**Request**
Your task is to repeat exactly the lines below between the line holding "[772,344,796,358] AI -> [399,124,419,133] ML" and the line holding "[897,494,921,508] AI -> [408,310,428,319] ML", inclusive, and only those.

**Entries shown**
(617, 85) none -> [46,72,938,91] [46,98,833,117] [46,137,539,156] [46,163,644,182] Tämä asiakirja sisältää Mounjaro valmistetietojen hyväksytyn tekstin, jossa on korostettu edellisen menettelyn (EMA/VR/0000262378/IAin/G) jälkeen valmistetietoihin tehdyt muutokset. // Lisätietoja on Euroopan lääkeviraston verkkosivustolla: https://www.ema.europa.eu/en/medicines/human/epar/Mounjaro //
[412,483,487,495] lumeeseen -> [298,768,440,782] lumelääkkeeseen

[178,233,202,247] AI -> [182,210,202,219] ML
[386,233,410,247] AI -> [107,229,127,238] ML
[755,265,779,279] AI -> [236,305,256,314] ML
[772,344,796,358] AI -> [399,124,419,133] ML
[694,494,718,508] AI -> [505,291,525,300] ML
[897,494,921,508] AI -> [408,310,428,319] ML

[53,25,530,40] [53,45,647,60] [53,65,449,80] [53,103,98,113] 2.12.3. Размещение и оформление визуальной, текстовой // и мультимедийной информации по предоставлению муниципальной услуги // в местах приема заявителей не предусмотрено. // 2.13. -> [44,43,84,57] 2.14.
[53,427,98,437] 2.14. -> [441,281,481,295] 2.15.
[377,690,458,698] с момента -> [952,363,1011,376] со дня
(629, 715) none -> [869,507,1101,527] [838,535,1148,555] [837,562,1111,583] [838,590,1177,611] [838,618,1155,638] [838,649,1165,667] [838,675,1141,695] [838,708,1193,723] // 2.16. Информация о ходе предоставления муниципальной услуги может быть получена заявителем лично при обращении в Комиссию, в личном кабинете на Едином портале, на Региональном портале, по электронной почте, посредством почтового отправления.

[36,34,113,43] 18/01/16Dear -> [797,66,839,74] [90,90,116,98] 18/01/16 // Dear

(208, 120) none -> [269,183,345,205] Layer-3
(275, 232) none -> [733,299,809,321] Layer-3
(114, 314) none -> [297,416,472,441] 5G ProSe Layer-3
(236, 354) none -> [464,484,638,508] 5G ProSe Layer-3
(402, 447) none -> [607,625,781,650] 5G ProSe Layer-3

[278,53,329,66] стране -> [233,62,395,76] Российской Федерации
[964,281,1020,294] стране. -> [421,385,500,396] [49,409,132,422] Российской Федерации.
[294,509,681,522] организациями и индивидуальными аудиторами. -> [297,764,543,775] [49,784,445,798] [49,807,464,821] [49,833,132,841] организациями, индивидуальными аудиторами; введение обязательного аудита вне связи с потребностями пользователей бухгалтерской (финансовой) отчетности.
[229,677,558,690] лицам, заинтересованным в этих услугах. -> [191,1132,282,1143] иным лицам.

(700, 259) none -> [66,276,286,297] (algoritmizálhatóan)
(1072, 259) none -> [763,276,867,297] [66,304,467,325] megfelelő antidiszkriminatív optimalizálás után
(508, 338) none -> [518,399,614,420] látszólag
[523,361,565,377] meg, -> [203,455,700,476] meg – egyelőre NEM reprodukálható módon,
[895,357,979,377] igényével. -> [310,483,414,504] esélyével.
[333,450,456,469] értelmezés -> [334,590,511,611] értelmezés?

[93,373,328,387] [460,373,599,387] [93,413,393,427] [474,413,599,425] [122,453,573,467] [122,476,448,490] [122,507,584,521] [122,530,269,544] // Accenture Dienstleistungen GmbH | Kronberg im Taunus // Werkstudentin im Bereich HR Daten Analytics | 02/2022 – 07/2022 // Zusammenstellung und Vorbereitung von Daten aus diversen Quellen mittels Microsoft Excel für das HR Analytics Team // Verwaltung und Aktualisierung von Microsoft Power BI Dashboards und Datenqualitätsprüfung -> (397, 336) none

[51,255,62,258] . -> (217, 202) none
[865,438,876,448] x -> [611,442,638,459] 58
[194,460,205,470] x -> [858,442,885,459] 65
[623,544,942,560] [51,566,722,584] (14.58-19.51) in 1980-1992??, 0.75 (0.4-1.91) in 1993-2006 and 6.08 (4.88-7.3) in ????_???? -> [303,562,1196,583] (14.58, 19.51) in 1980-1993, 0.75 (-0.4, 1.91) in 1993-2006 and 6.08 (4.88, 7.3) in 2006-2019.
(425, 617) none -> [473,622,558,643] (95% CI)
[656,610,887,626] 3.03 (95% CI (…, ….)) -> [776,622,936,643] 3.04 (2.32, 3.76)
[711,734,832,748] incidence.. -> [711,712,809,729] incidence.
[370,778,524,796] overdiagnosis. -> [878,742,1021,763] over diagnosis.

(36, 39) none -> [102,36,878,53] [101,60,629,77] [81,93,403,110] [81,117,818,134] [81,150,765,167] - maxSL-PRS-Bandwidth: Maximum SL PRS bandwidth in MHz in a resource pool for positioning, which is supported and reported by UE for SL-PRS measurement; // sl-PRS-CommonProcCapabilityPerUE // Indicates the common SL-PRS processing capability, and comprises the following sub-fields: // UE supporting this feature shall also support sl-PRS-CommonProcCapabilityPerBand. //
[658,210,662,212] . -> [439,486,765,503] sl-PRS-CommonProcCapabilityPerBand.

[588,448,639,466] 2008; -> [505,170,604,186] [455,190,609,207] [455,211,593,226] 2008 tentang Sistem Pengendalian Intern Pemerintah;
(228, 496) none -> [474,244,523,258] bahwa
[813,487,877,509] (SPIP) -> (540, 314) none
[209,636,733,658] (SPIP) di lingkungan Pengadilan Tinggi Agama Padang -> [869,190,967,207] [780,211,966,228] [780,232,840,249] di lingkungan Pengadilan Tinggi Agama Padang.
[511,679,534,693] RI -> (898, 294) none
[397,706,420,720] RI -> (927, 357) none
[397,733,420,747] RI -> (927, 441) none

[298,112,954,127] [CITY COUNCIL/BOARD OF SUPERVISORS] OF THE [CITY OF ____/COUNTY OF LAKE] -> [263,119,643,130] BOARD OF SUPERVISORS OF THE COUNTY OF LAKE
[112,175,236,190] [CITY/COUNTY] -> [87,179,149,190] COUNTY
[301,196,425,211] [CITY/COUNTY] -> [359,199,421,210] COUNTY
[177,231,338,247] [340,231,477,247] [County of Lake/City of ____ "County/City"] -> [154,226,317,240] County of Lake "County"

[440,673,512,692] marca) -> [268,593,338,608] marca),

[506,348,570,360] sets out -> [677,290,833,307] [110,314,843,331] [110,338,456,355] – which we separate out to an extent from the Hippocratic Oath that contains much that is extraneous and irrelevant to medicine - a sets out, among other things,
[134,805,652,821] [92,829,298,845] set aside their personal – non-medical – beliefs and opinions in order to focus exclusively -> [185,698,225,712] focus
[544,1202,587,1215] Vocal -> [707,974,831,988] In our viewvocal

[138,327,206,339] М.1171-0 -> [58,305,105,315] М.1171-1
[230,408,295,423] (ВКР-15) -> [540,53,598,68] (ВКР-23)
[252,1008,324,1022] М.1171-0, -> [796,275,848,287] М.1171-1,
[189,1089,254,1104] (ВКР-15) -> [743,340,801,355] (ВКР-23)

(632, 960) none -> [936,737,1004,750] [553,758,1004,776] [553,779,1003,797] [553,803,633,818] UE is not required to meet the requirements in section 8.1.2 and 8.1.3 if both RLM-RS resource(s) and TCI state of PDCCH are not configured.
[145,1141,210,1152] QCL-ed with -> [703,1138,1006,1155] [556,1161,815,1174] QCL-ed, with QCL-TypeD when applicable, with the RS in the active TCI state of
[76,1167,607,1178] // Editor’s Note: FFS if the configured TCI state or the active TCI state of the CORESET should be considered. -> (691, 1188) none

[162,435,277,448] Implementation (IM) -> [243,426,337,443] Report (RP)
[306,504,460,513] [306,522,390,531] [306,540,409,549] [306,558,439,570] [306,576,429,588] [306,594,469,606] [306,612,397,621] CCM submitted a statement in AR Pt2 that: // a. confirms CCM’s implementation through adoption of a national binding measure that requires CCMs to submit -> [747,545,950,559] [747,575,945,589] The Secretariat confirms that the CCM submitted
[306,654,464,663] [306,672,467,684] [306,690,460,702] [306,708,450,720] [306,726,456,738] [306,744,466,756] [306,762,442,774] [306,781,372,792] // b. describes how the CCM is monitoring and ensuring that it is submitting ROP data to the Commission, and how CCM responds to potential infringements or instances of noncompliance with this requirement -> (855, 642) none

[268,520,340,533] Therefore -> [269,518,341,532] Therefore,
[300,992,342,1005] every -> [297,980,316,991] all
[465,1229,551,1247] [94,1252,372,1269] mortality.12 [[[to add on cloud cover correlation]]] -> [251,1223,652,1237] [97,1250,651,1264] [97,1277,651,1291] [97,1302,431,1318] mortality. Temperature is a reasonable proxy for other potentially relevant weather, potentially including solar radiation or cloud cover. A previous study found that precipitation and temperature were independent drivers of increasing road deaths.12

**Solution to the problem**
[772,344,796,358] AI -> [399,124,419,133] ML
[694,494,718,508] AI -> [505,291,525,300] ML
[897,494,921,508] AI -> [408,310,428,319] ML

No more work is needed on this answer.